Ghali entra in carcere per presentare una canzone d'amore (e di galera)

Il trapper: "Ho scelto questo posto perché ci venivo a trovare mio padre"

Ghali entra in carcere per presentare una canzone d'amore (e di galera)

San Vittore, il carcere di Milano, è stato costruito secondo il principio ottocentesco del panopticon. Ma ieri nello spazio centrale da cui si dipartono i sei raggi, con la sua architettura ottocentesca sembra quasi di stare sotto una cupola da chiesa, è successo qualcosa di non abituale per una struttura carceraria. Il rapper Ghali, origini tunisine una infanzia a Baggio -per dirla come lui con «la mamma bidella e il papà in una cella» ha presentato lì il suo nuovo singolo, disponibile dalla mezzanotte di ieri e intitolato I love you. Ad assistere alla presentazione, alcuni dei detenuti del braccio maschile giovani (dai 18 ai 25 anni) e altre detenute del braccio femminile. Perché? Lo spiega Ghali: «Negli scorsi giorni sono stato molto qui a San Vittore. Mi ha risvegliato molti ricordi di quando venivo qui a trovare mio padre detenuto... Vedete quando ho scritto questa nuova canzone che è una lettera d'amore che potrebbe partire da una prigione o essere diretta a una prigione mi è venuto in mente che per presentarla non volevo fare solo merchandising volevo anche usarla per raccontare delle storie che di norma non si raccontano». E infatti con i detenuti ha girato delle video interviste per raccontare la vita in carcere e cos'è la musica per chi sta dietro le sbarre.
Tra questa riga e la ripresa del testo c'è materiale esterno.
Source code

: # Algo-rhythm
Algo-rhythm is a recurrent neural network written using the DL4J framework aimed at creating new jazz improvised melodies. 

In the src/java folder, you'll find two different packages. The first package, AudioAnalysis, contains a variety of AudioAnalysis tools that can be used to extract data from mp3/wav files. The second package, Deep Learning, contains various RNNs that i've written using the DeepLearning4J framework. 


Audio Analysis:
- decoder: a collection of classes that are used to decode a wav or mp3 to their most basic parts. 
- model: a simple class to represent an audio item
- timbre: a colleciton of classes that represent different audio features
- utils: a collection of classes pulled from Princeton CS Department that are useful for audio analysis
Come spiegano alcuni detenuti a volte in una cella una canzone è la sola libertà che resta, una ragazza dice: «io ballo sempre quando le guardie non mi vedono, se no mi imbarazzo». Però quando parte I Love You i detenuti, pur ovviamente da seduti, ballano e come. In prima fila c'è una ragazza col velo che agita le braccia come ad un concerto allo stadio. E del resto il testo, pur orecchiabile, tocca un bel po' dei loro guai: «C'è chi canta insieme a una sirena/ C'è chi balla dentro a una galera/ Dov'è sempre mezzanotte». E ancora: « Mi sento come come se non ci fossero muri/ Mi sento come se non avessi più dubbi/ ti mando un pezzo premi play metti le cuffie e fuggi...».

I detenuti ringraziano, Ghali ringrazia loro: «Finalmente ho passato del tempo con persone che ti parlano e non guardano sempre il cellulare. E poi se canto è anche perché, una volta, quando venni a trovare mio padre qui in prigione il figlio di un altro detenuto mi fece sentire come cantava...».

I ragazzi applaudono, qualcuno gli chiede una sua vecchia canzone che si intitola Marijuana. Lui dice: «Ma l'hai ascoltato bene il testo? Ci sono dentro tante cose non fermarti al ritornello, parla di cose dure, non fermarti lì». Un altro detenuto invece il testo lo ha capito e lo cita pure. Dopo sono solo abbracci e cancelli che si chiudono. Qualcuno esce, i più restano dentro.

Magari continueranno ad ascoltare questo singolo che come copertina ha un ballerino, in stile molto Michael Jackson (uno dei feticci di Ghali), che balla con una mirrorball legata alla caviglia, per sfondo sbarre e una giungla che è un sogno di libertà.